図示の例では、囲撓溝34は、ボトル軸O方向に沿って延びるとともに、周方向に間隔をあけて配置された一対の縦溝部34aと、縦溝部34aより上方に位置し、周方向に延びる横溝部34bと、一対の縦溝部34aと横溝部34bとを連結する角溝部34cと、を備えている。縦溝部34aは、主壁部21と連結部22との境界部分に配置されている。横溝部34bは、主壁部21と肩部12の接続部12bとの境界部分に配置されている。
【0020】
そして本実施形態では、接続部12bにおける胴部13の主壁部21との接続部分12cに、径方向の外側に向けて突出する補強突部35が形成されている。補強突部35の周方向の中央部と、主壁部21の周方向の中央部と、は互いに一致している。この補強突部35の表面のうち、径方向の外側を向く頂面35bは、胴部13の外周面と段差なく連なり、上方を向く上面35aは、上方に向けて突の曲面状に形成されている。頂面35bは胴部13の主壁部21と同様に平坦面となっている。
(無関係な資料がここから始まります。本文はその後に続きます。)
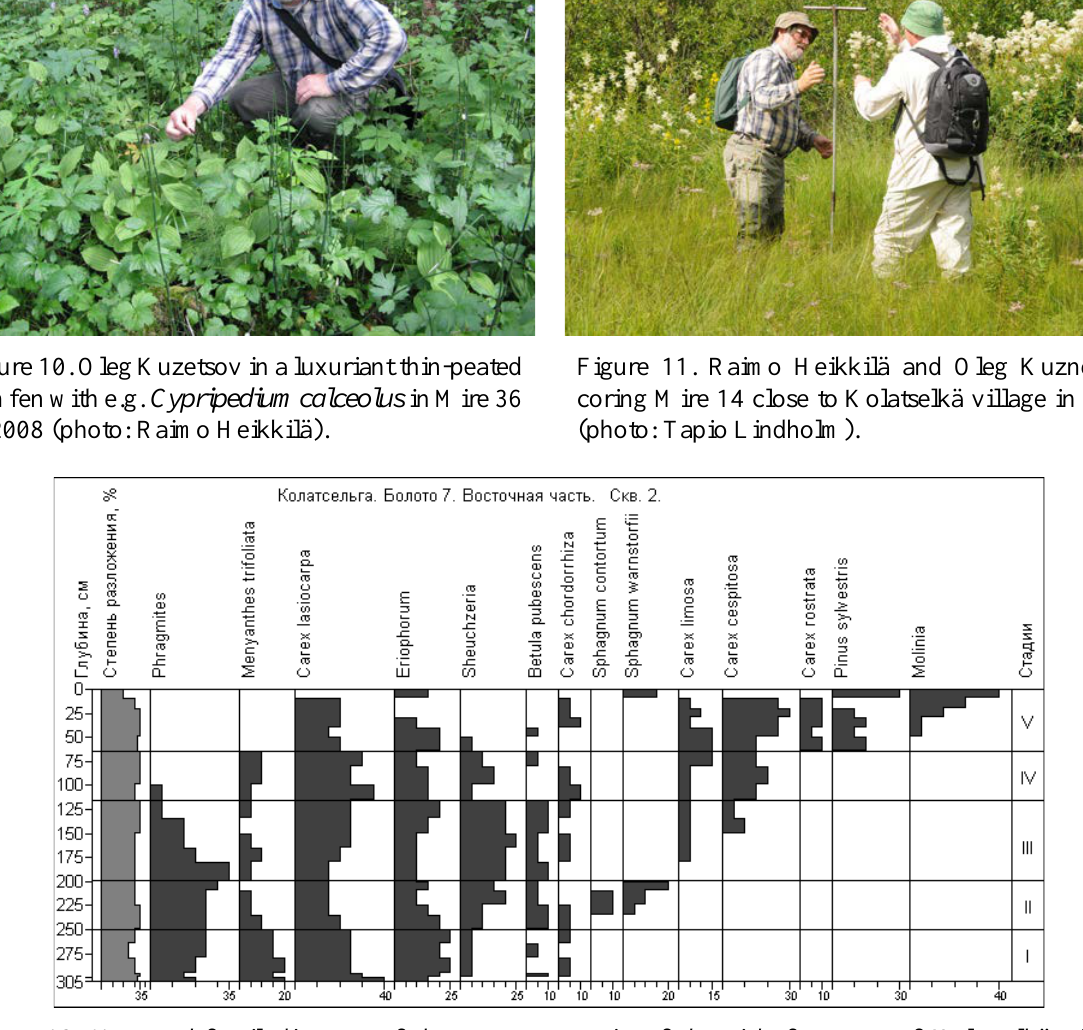
Figure 12. Macrosubfossil diagram of the eastern margin of the rich fen west of Kolatselkä village (Number 7, Lounamaa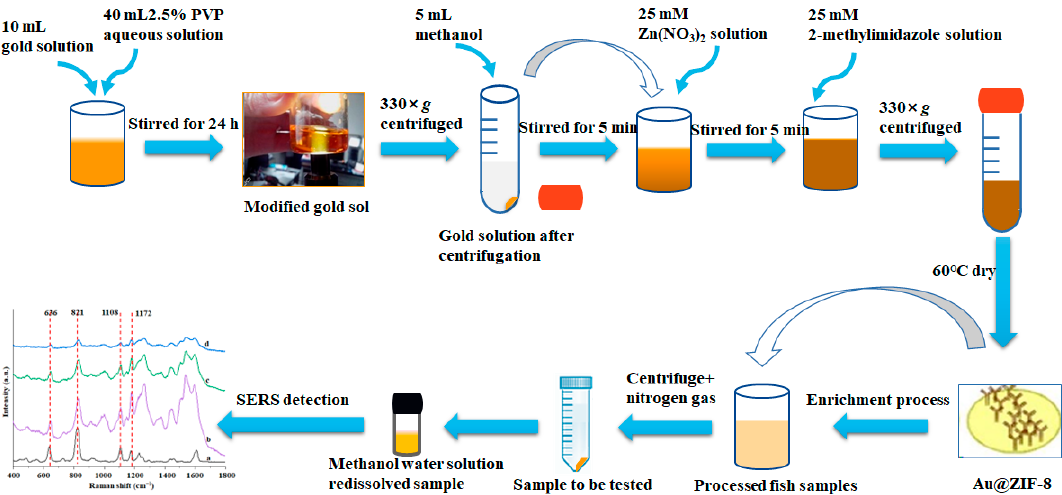
Figure 1. Schematic overview of the experimental program. a. solid BPA standard, b. 3 nm Au@ZIF-8, c. 20 nm Au@ZIF-8, and d. 50 nm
上面35aは、接続部12bの上端より下方に位置し、径方向の内側から外側に向かうに従い漸次、下方に向けて延びている。
また、上面35aは、前記正面視で単一の円弧をなしており、上面35aの周方向の両端は、主壁部21と接続部12bとの境界部分に位置している。
【0021】
補強突部35は、主壁部21の周方向の両端部より周方向の内側に位置している。前記正面視において、頂面35bの曲率半径は、囲撓溝34の角溝部34c及びパネル部31の外周縁の角縁部31bそれぞれの曲率半径より大きくなっている。
図示の例では、上面35aの上端は、接続部12bのボトル軸O方向の中央部より上方に位置している。補強突部35の下端は、主壁部21の上端縁のうち、周方向の両端部を除く全域にわたって配置されている。
また、補強突部35の周方向の両端部は、パネル部31より周方向の外側に位置している。補強突部35の周方向の両端部は、囲撓溝34における横溝部34bより周方向の外側で、かつ、一対の縦溝部34aより周方向の内側に位置している。すなわち、囲撓溝34の周方向の両端部は、補強突部35の周方向の両端部より周方向の外側に位置している。
【0022】
以上説明したように、本実施形態における角形ボトル1によれば、肩部12と胴部13の接続部分である接続部12bに形成された補強突部35の頂面35bが、胴部13の外周面と段差なく連なっている。このため、胴部13の主壁部21のうち、パネル部31より上方に位置する上端部に加えられた圧縮力を、補強突部35にも受け止めさせることが可能になり、胴部13の主壁部21の上端部に局所的な大きな圧縮力が加えられるのを抑制することができる。
【0023】
また、この補強突部35の上面35aを圧縮力に対するリブとして作用させることができるとともに、この上面35aが、上方に向けて突の曲面状に形成されているので、補強突部35の頂面35bの面積を広く確保することができるとともに、圧縮力を周方向に分散させやすくなる。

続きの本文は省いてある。